TALES FROM THE HIMALAYAS

by Nikhil Modi

Pub Date: April 25th, 2011
ISBN: 978-1450299787
Publisher: iUniverse

Packed with illuminating history, this fictional travelogue carefully details a colorful family vacation across northern India.

Young Ooma is 9 years old when her extended family, spanning three generations, meets for a long bus tour of northern India. For a trip across their native land, their personal experiences on the monumental journey are only briefly accessed, without any real emotional portraiture. Each chapter is devoted to a plethora of attractions and historical monuments—the Taj Mahal, the Palace of Winds, Qutab Minar’s mosque, the holy river Ganga and the Himalayas—but descriptions are given at face value; aside from a few clichéd exclamations, there’s little elaboration or imagery of the breathtaking sights. Of the large family, the only one we consistently see is Ooma’s willful, shutter-happy father, who, with his stubborn attitude, creates the majority of the trip’s hijinks. However, young Ooma’s narration rarely achieves the charm or wit that a child’s perspective could bring to such a tale.

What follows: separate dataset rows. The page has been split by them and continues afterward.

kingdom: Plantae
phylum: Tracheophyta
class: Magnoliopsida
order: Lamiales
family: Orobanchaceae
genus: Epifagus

Anecdotes add color to the family’s journey: A rickshaw driver gets them lost late at night in Delhi; Ooma’s father is chastised by spiritualists for photographing them in a religious procession; Grandfather serendipitously encounters a long-lost friend in Hardwar. Yet many unique experiences drift into lost opportunities spanning a few sentences, even though the reader will crave an entire scene. Ooma and her family are a likable bunch of travel companions, though, and they’re sincere in their desire to see India’s many wonders. The book’s greatest accomplishment is the wide-lens though superficial perspective it offers of the dynamic region.

Falls short as a moving novel, but it’s enough to satisfy a beginner curious about northern India.